A list of 10 Barriers to EHR Implementation

10. Usability - products are hard to use and not well engineered for clinician workflow.

9. Politics/naysayers - every organization has a powerful clinician or administrator who is convinced that EHRs will cause harm, disruption, and budget disasters.

8. Fear of lost productivity - clinicians are concerned they will lose 25% of their productivity for 3 months after implementation. Administrators are worried that the clinicians are right.

7. Computer Illiteracy/training - many clinicians are not comfortable with technology. They are often reluctant to attend training sessions.

6. Interoperability - applications do not seamlessly exchange data for coordination of care, performance reporting, and public health.

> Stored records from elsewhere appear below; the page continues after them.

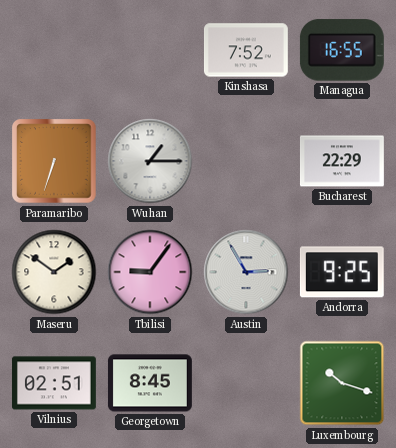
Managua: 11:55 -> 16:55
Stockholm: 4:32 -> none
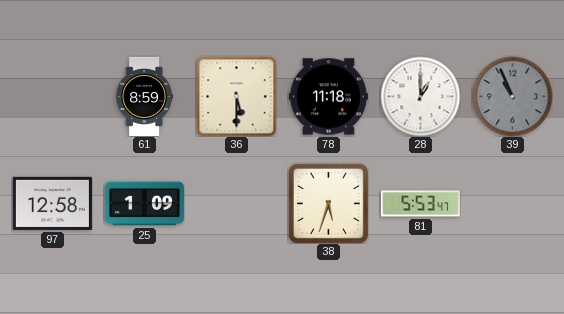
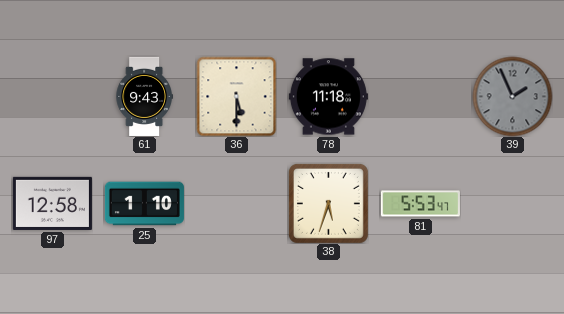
61: 8:59 -> 9:43
28: 1:00 -> none
39: 10:56 -> 1:56
25: 1:09 -> 1:10
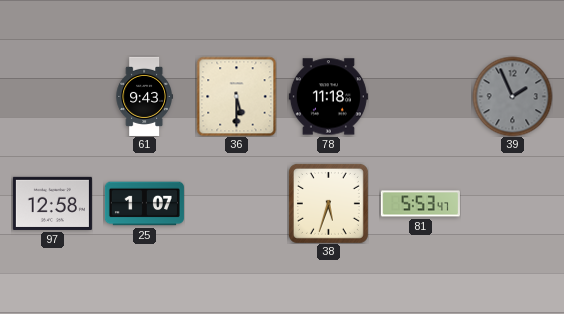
25: 1:10 -> 1:07
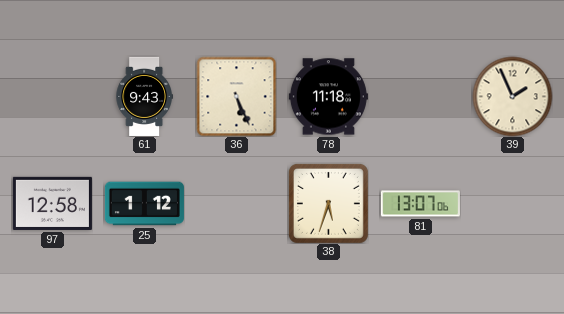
36: 5:30 -> 5:26
39 dial: grey -> cream
25: 1:07 -> 1:12
81: 5:53 -> 13:07
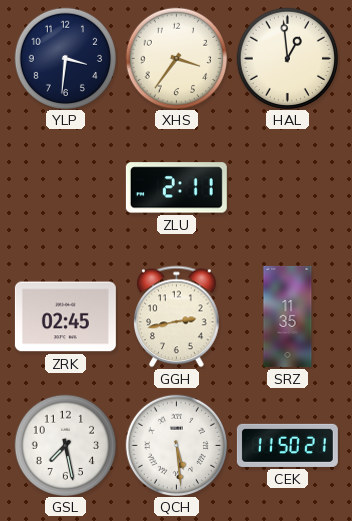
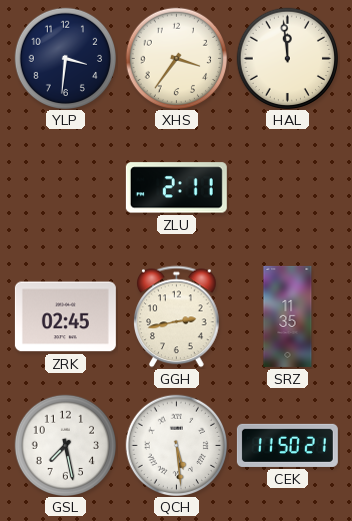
HAL: 12:59 -> 11:59
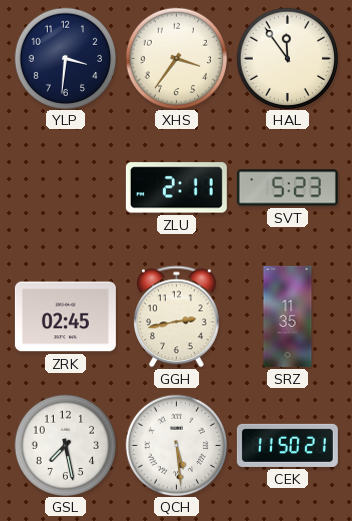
HAL: 11:59 -> 11:54
SVT: none -> 5:23
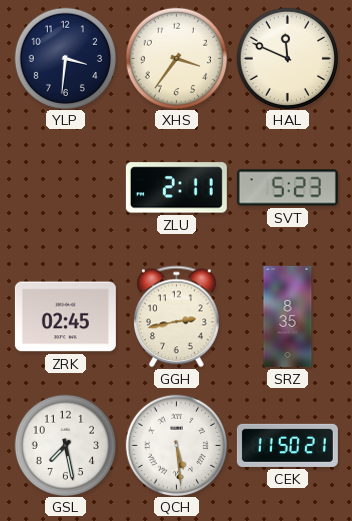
HAL: 11:54 -> 11:49
SRZ: 11:35 -> 8:35
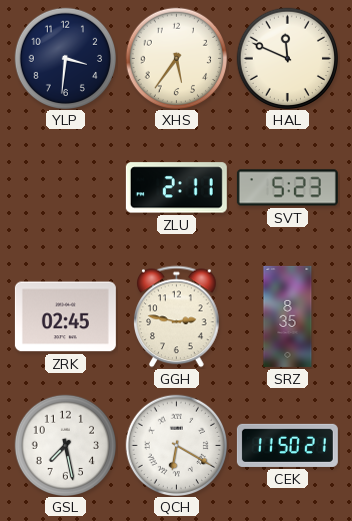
XHS: 3:36 -> 5:36
GGH: 2:43 -> 2:47
QCH: 5:29 -> 6:20
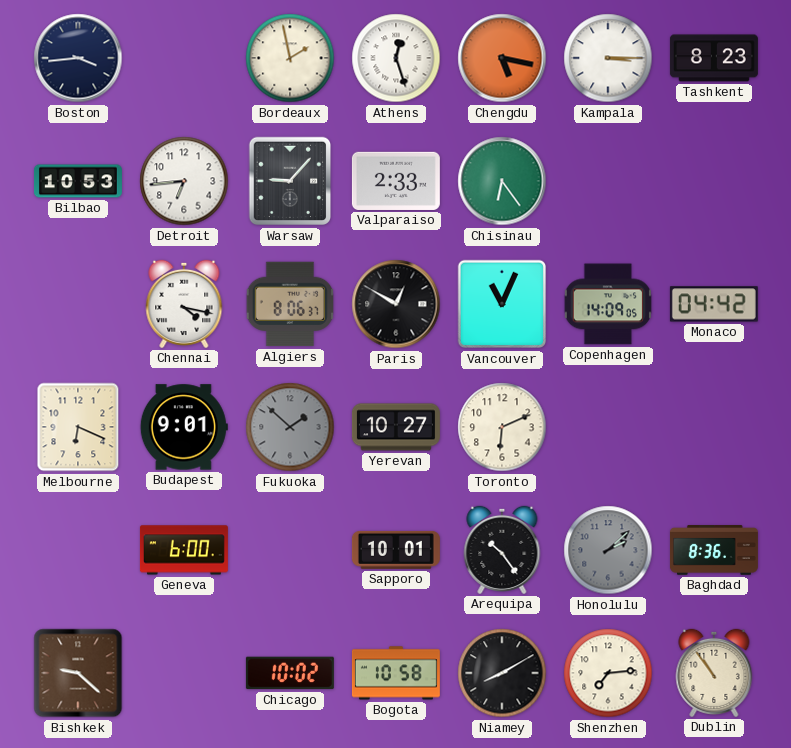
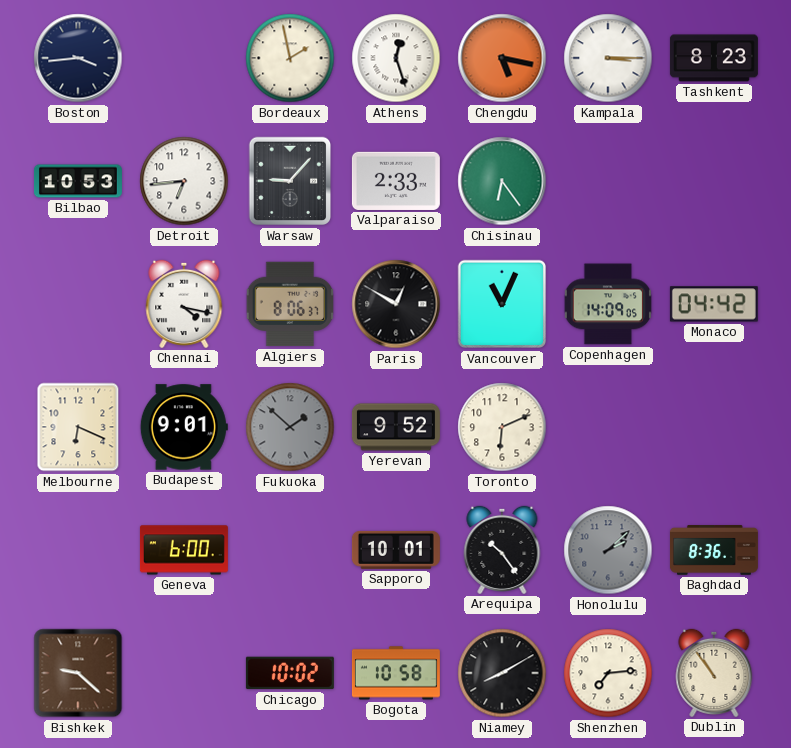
Yerevan: 10:27 -> 9:52
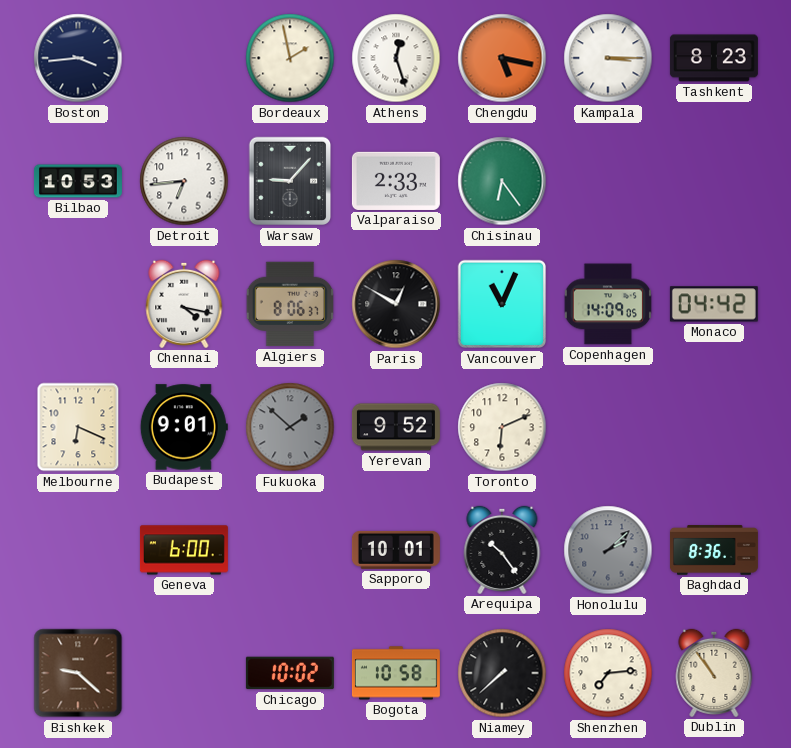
Niamey: 8:10 -> 7:38
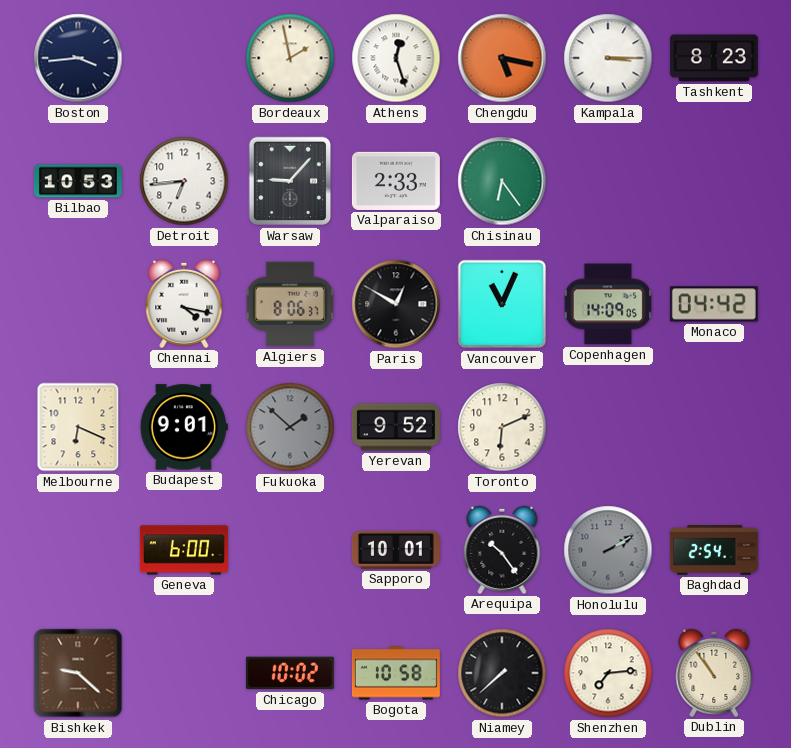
Honolulu: 2:08 -> 2:10
Baghdad: 8:36 -> 2:54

5. Privacy - there is significant local variation in privacy policy and consent management strategies/

4. Infrastructure/IT reliability - many IT departments cannot provide reliable computing and storage support, leading to EHR downtime.

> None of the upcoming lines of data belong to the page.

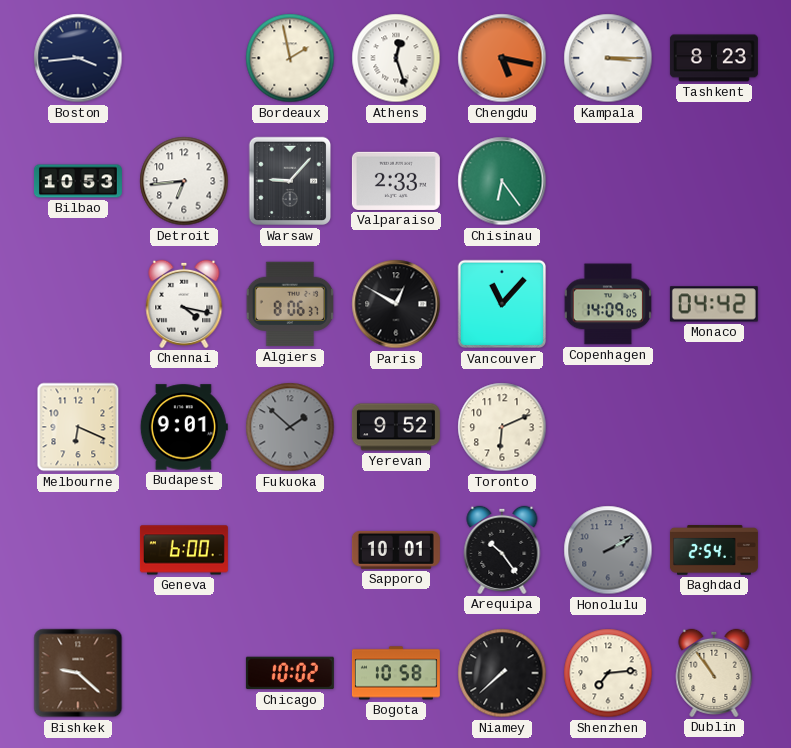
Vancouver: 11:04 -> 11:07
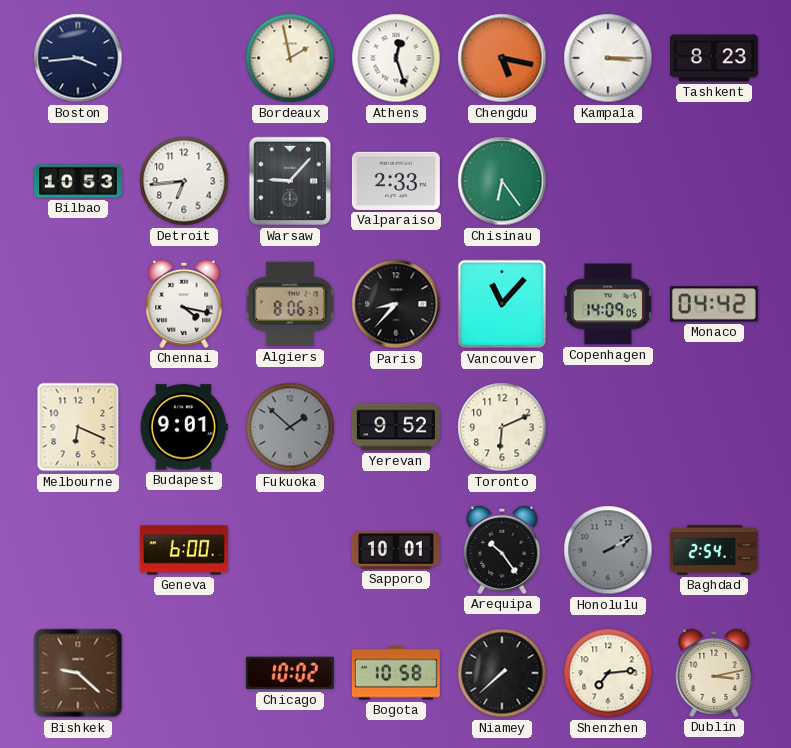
Paris: 12:50 -> 8:37
Dublin: 10:54 -> 3:13
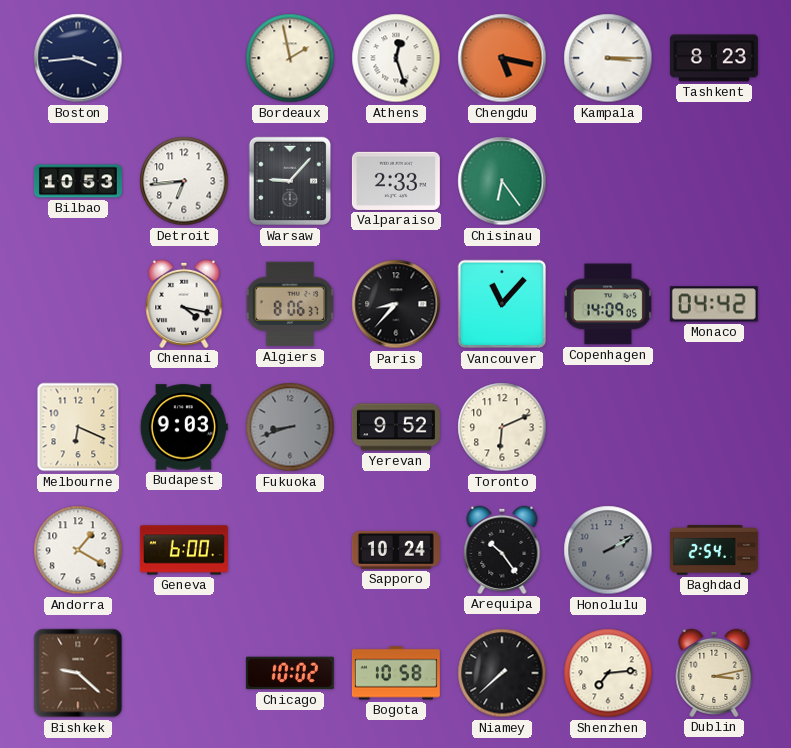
Budapest: 9:01 -> 9:03
Fukuoka: 1:52 -> 8:42
Andorra: none -> 1:20
Sapporo: 10:01 -> 10:24
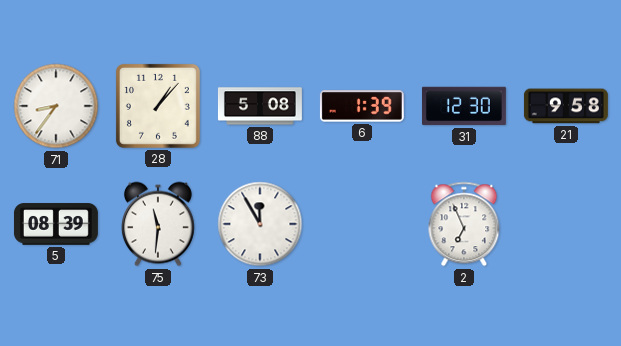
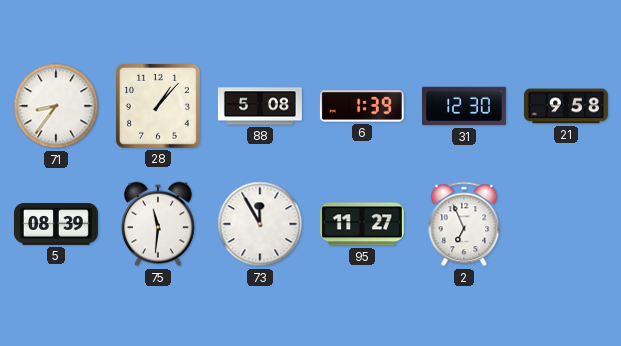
95: none -> 11:27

3. Vendor product selection/suitability - it's hard to know what product to choose, particularly for specialists who have unique workflow needs

2. Cost - the stimulus money does not flow until meaningful use is achieved. Who will pay in the meantime?

1. People - its's hard to get sponsorship from senior leaders, find clinician champions, and hire the trained workers to get the EHR rollout done. (this was the #1 concern by far)

Great post from Dr. Halamka; a nice succinct "cheat sheet" for the [predictable] implementation barriers.